» EXERCISE OBJECTIVE: Which lines in the records below include the word "columnists"? Report each of them in full.

Extracted data entries
=-=-=-=-=
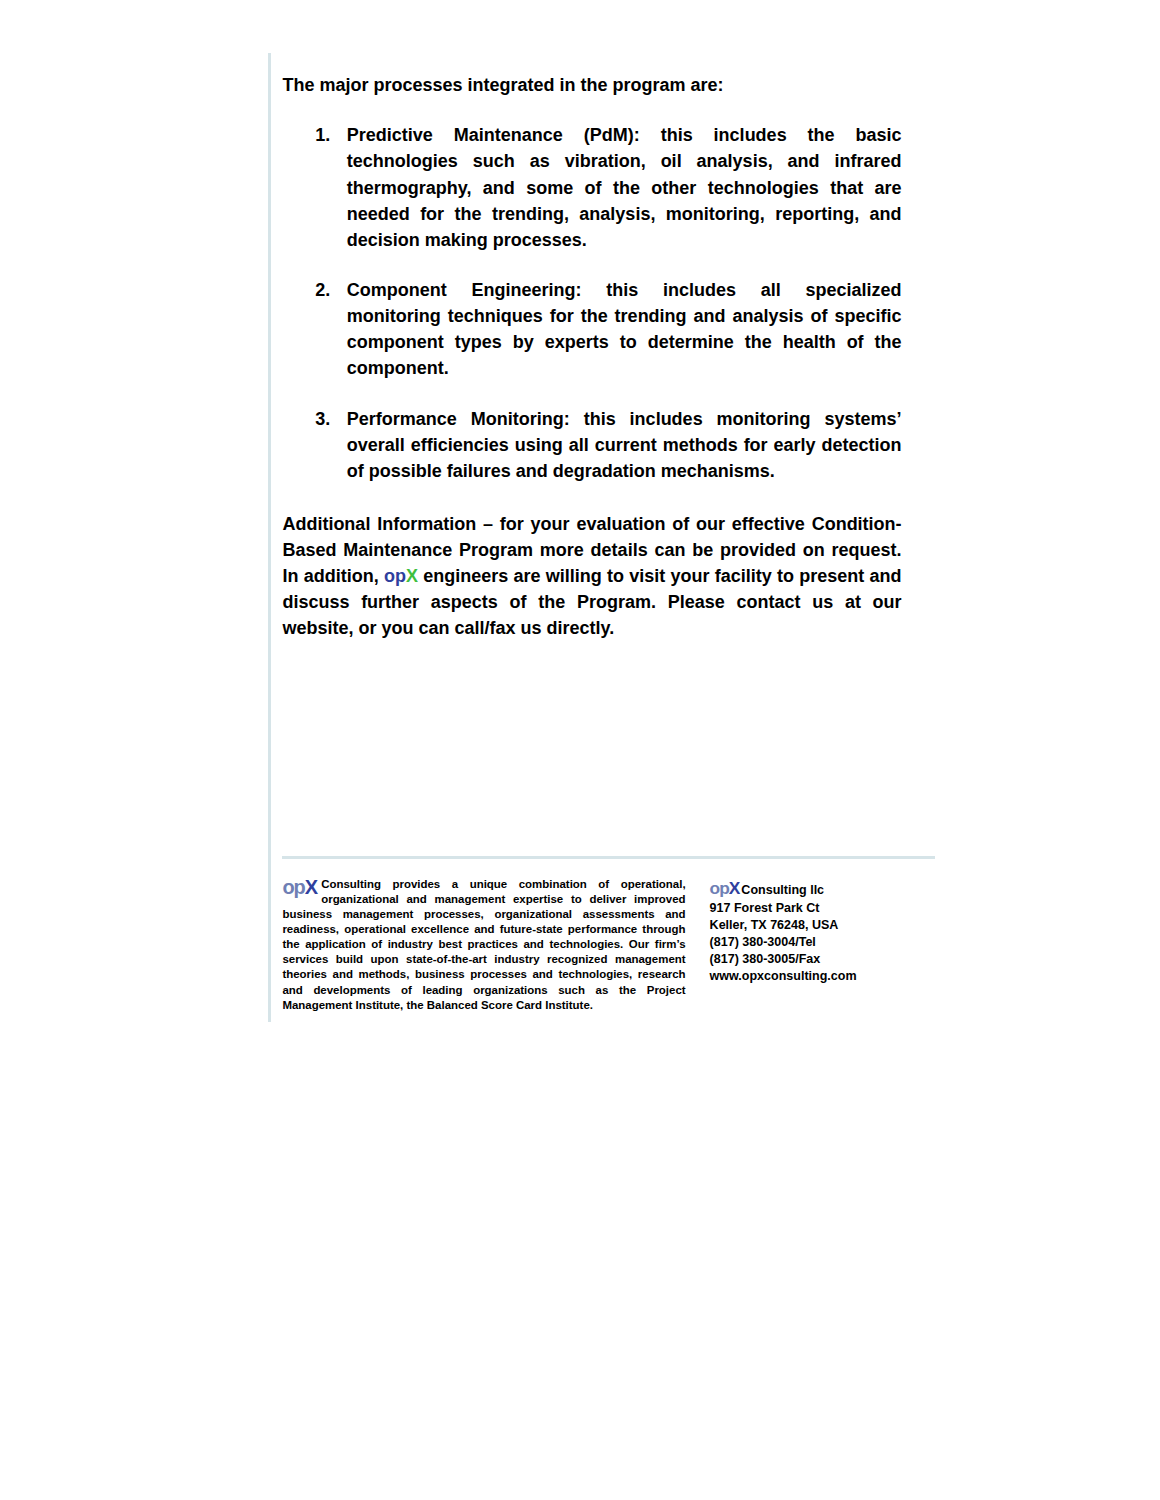The major processes integrated in the program are:
Predictive Maintenance (PdM): this includes the basic technologies such as vibration, oil analysis, and infrared thermography, and some of the other technologies that are needed for the trending, analysis, monitoring, reporting, and decision making processes.
Component Engineering: this includes all specialized monitoring techniques for the trending and analysis of specific component types by experts to determine the health of the component.
Performance Monitoring: this includes monitoring systems’ overall efficiencies using all current methods for early detection of possible failures and degradation mechanisms.
Additional Information – for your evaluation of our effective Condition- Based Maintenance Program more details can be provided on request. In addition, op X engineers are willing to visit your facility to present and discuss further aspects of the Program. Please contact us at our website, or you can call/fax us directly.
op X Consulting provides a unique combination of operational, organizational and management expertise to deliver improved business management processes, organizational assessments and readiness, operational excellence and future-state performance through the application of industry best practices and technologies. Our firm’s services build upon state-of-the-art industry recognized management theories and methods, business processes and technologies, research and developments of leading organizations such as the Project Management Institute, the Balanced Score Card Institute.
op XConsulting llc
917 Forest Park Ct
Keller, TX 76248, USA
(817) 380-3004/Tel
(817) 380-3005/Fax
www.opxconsulting.com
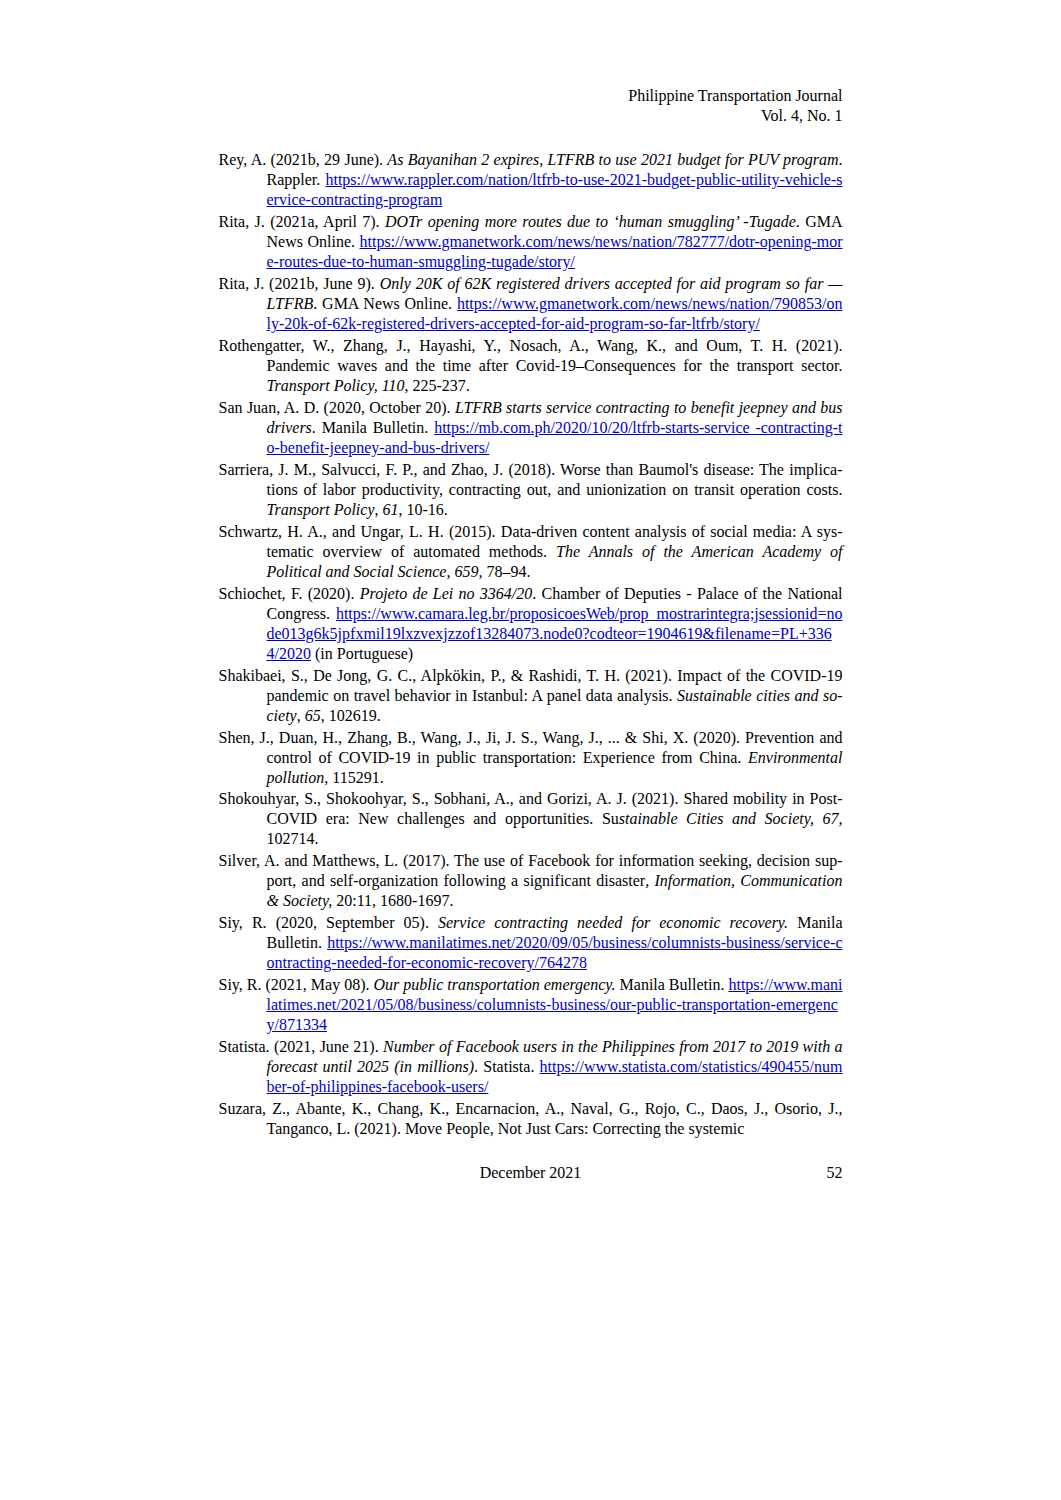Philippine Transportation Journal Vol. 4, No. 1
Rey, A. (2021b, 29 June). As Bayanihan 2 expires, LTFRB to use 2021 budget for PUV program. Rappler. https://www.rappler.com/nation/ltfrb-to-use-2021-budget-public-utility-vehicle-service-contracting-program
Rita, J. (2021a, April 7). DOTr opening more routes due to ‘human smuggling’ -Tugade. GMA News Online. https://www.gmanetwork.com/news/news/nation/782777/dotr-opening-more-routes-due-to-human-smuggling-tugade/story/
Rita, J. (2021b, June 9). Only 20K of 62K registered drivers accepted for aid program so far —LTFRB. GMA News Online. https://www.gmanetwork.com/news/news/nation/790853/only-20k-of-62k-registered-drivers-accepted-for-aid-program-so-far-ltfrb/story/
Rothengatter, W., Zhang, J., Hayashi, Y., Nosach, A., Wang, K., and Oum, T. H. (2021). Pandemic waves and the time after Covid-19–Consequences for the transport sector. Transport Policy, 110, 225-237.
San Juan, A. D. (2020, October 20). LTFRB starts service contracting to benefit jeepney and bus drivers. Manila Bulletin. https://mb.com.ph/2020/10/20/ltfrb-starts-service -contracting-to-benefit-jeepney-and-bus-drivers/
Sarriera, J. M., Salvucci, F. P., and Zhao, J. (2018). Worse than Baumol's disease: The implications of labor productivity, contracting out, and unionization on transit operation costs. Transport Policy, 61, 10-16.
Schwartz, H. A., and Ungar, L. H. (2015). Data-driven content analysis of social media: A systematic overview of automated methods. The Annals of the American Academy of Political and Social Science, 659, 78–94.
Schiochet, F. (2020). Projeto de Lei no 3364/20. Chamber of Deputies - Palace of the National Congress. https://www.camara.leg.br/proposicoesWeb/prop_mostrarintegra;jsessionid=node013g6k5jpfxmil19lxzvexjzzof13284073.node0?codteor=1904619&filename=PL+3364/2020 (in Portuguese)
Shakibaei, S., De Jong, G. C., Alpkökin, P., & Rashidi, T. H. (2021). Impact of the COVID-19 pandemic on travel behavior in Istanbul: A panel data analysis. Sustainable cities and society, 65, 102619.
Shen, J., Duan, H., Zhang, B., Wang, J., Ji, J. S., Wang, J., ... & Shi, X. (2020). Prevention and control of COVID-19 in public transportation: Experience from China. Environmental pollution, 115291.
Shokouhyar, S., Shokoohyar, S., Sobhani, A., and Gorizi, A. J. (2021). Shared mobility in Post-COVID era: New challenges and opportunities. Sustainable Cities and Society, 67, 102714.
Silver, A. and Matthews, L. (2017). The use of Facebook for information seeking, decision support, and self-organization following a significant disaster, Information, Communication & Society, 20:11, 1680-1697.
Siy, R. (2020, September 05). Service contracting needed for economic recovery. Manila Bulletin. https://www.manilatimes.net/2020/09/05/business/columnists-business/service-contracting-needed-for-economic-recovery/764278
Siy, R. (2021, May 08). Our public transportation emergency. Manila Bulletin. https://www.manilatimes.net/2021/05/08/business/columnists-business/our-public-transportation-emergency/871334
Statista. (2021, June 21). Number of Facebook users in the Philippines from 2017 to 2019 with a forecast until 2025 (in millions). Statista. https://www.statista.com/statistics/490455/number-of-philippines-facebook-users/
Suzara, Z., Abante, K., Chang, K., Encarnacion, A., Naval, G., Rojo, C., Daos, J., Osorio, J., Tanganco, L. (2021). Move People, Not Just Cars: Correcting the systemic
December 2021 52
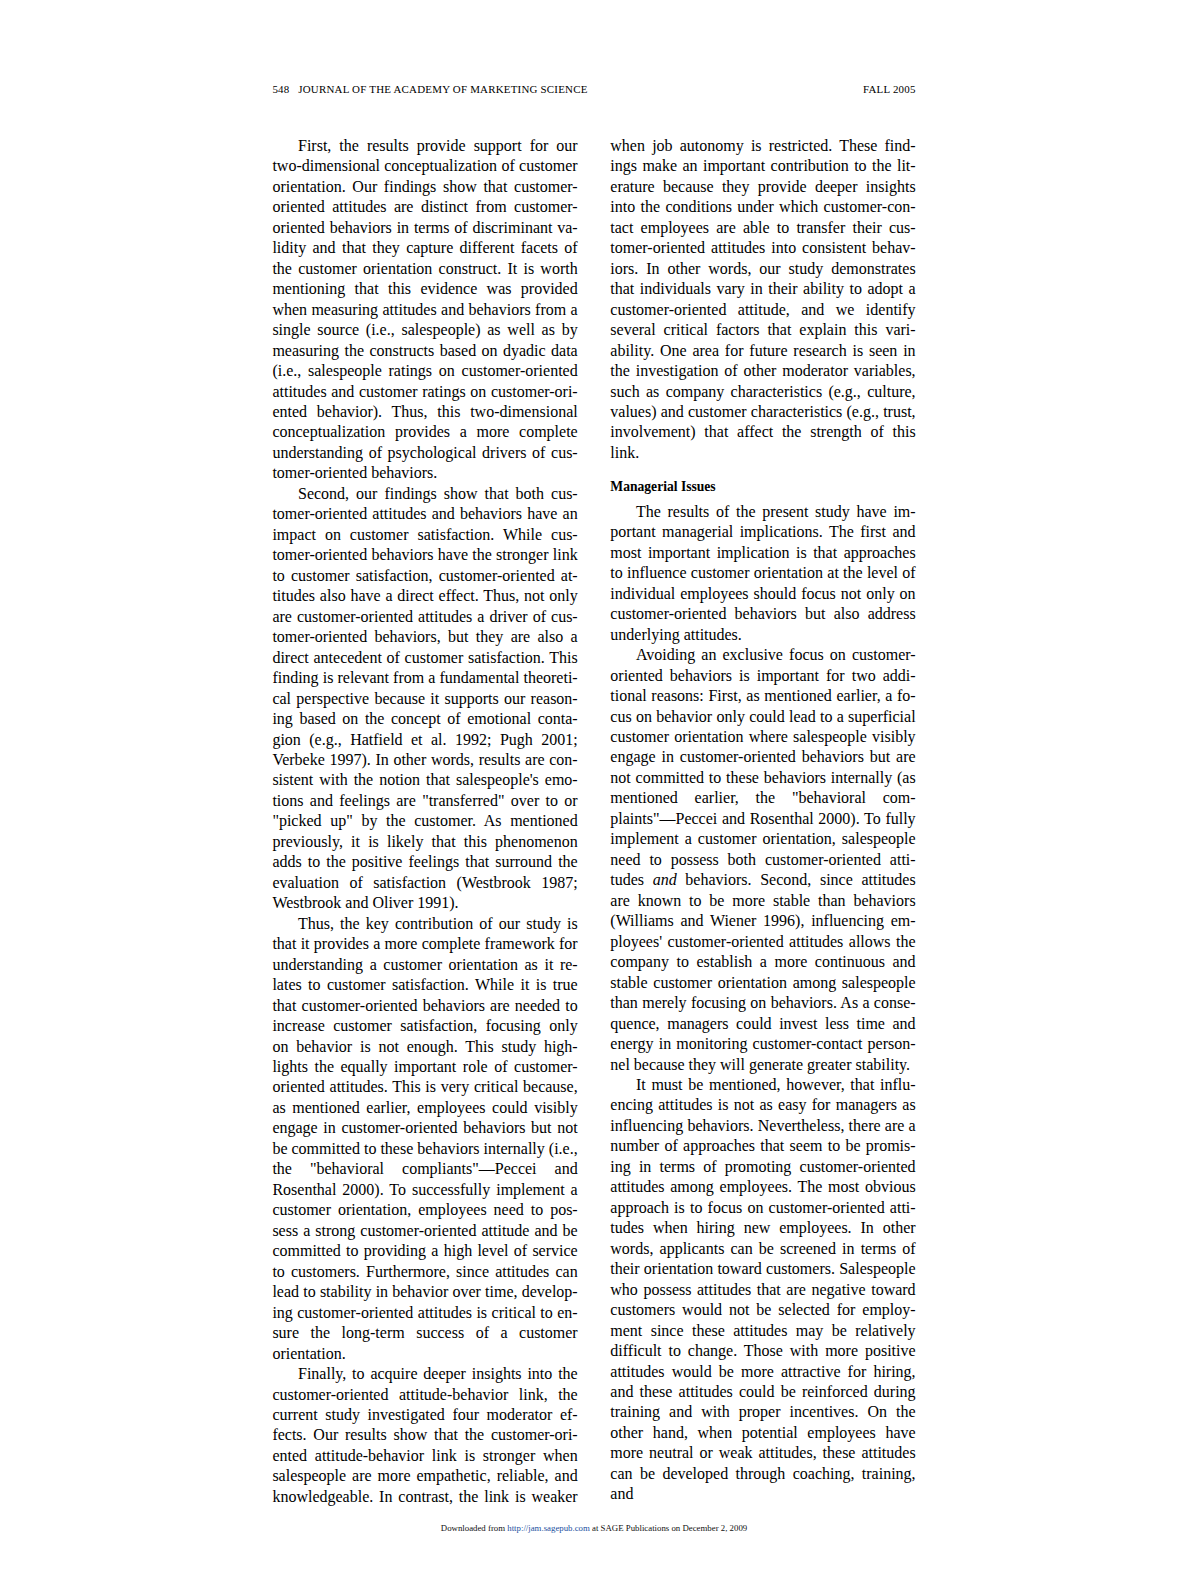548 JOURNAL OF THE ACADEMY OF MARKETING SCIENCE FALL 2005
First, the results provide support for our two-dimensional conceptualization of customer orientation. Our findings show that customer-oriented attitudes are distinct from customer-oriented behaviors in terms of discriminant validity and that they capture different facets of the customer orientation construct. It is worth mentioning that this evidence was provided when measuring attitudes and behaviors from a single source (i.e., salespeople) as well as by measuring the constructs based on dyadic data (i.e., salespeople ratings on customer-oriented attitudes and customer ratings on customer-oriented behavior). Thus, this two-dimensional conceptualization provides a more complete understanding of psychological drivers of customer-oriented behaviors.
Second, our findings show that both customer-oriented attitudes and behaviors have an impact on customer satisfaction. While customer-oriented behaviors have the stronger link to customer satisfaction, customer-oriented attitudes also have a direct effect. Thus, not only are customer-oriented attitudes a driver of customer-oriented behaviors, but they are also a direct antecedent of customer satisfaction. This finding is relevant from a fundamental theoretical perspective because it supports our reasoning based on the concept of emotional contagion (e.g., Hatfield et al. 1992; Pugh 2001; Verbeke 1997). In other words, results are consistent with the notion that salespeople's emotions and feelings are "transferred" over to or "picked up" by the customer. As mentioned previously, it is likely that this phenomenon adds to the positive feelings that surround the evaluation of satisfaction (Westbrook 1987; Westbrook and Oliver 1991).
Thus, the key contribution of our study is that it provides a more complete framework for understanding a customer orientation as it relates to customer satisfaction. While it is true that customer-oriented behaviors are needed to increase customer satisfaction, focusing only on behavior is not enough. This study highlights the equally important role of customer-oriented attitudes. This is very critical because, as mentioned earlier, employees could visibly engage in customer-oriented behaviors but not be committed to these behaviors internally (i.e., the "behavioral compliants"—Peccei and Rosenthal 2000). To successfully implement a customer orientation, employees need to possess a strong customer-oriented attitude and be committed to providing a high level of service to customers. Furthermore, since attitudes can lead to stability in behavior over time, developing customer-oriented attitudes is critical to ensure the long-term success of a customer orientation.
Finally, to acquire deeper insights into the customer-oriented attitude-behavior link, the current study investigated four moderator effects. Our results show that the customer-oriented attitude-behavior link is stronger when salespeople are more empathetic, reliable, and knowledgeable. In contrast, the link is weaker when job autonomy is restricted. These findings make an important contribution to the literature because they provide deeper insights into the conditions under which customer-contact employees are able to transfer their customer-oriented attitudes into consistent behaviors. In other words, our study demonstrates that individuals vary in their ability to adopt a customer-oriented attitude, and we identify several critical factors that explain this variability. One area for future research is seen in the investigation of other moderator variables, such as company characteristics (e.g., culture, values) and customer characteristics (e.g., trust, involvement) that affect the strength of this link.
Managerial Issues
The results of the present study have important managerial implications. The first and most important implication is that approaches to influence customer orientation at the level of individual employees should focus not only on customer-oriented behaviors but also address underlying attitudes.
Avoiding an exclusive focus on customer-oriented behaviors is important for two additional reasons: First, as mentioned earlier, a focus on behavior only could lead to a superficial customer orientation where salespeople visibly engage in customer-oriented behaviors but are not committed to these behaviors internally (as mentioned earlier, the "behavioral complaints"—Peccei and Rosenthal 2000). To fully implement a customer orientation, salespeople need to possess both customer-oriented attitudes and behaviors. Second, since attitudes are known to be more stable than behaviors (Williams and Wiener 1996), influencing employees' customer-oriented attitudes allows the company to establish a more continuous and stable customer orientation among salespeople than merely focusing on behaviors. As a consequence, managers could invest less time and energy in monitoring customer-contact personnel because they will generate greater stability.
It must be mentioned, however, that influencing attitudes is not as easy for managers as influencing behaviors. Nevertheless, there are a number of approaches that seem to be promising in terms of promoting customer-oriented attitudes among employees. The most obvious approach is to focus on customer-oriented attitudes when hiring new employees. In other words, applicants can be screened in terms of their orientation toward customers. Salespeople who possess attitudes that are negative toward customers would not be selected for employment since these attitudes may be relatively difficult to change. Those with more positive attitudes would be more attractive for hiring, and these attitudes could be reinforced during training and with proper incentives. On the other hand, when potential employees have more neutral or weak attitudes, these attitudes can be developed through coaching, training, and
Downloaded from http://jam.sagepub.com at SAGE Publications on December 2, 2009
=-=-=-=-=
» TASK ANSWER:
Siy, R. (2020, September 05). Service contracting needed for economic recovery. Manila Bulletin. https://www.manilatimes.net/2020/09/05/business/columnists-business/service-contracting-needed-for-economic-recovery/764278
Siy, R. (2021, May 08). Our public transportation emergency. Manila Bulletin. https://www.manilatimes.net/2021/05/08/business/columnists-business/our-public-transportation-emergency/871334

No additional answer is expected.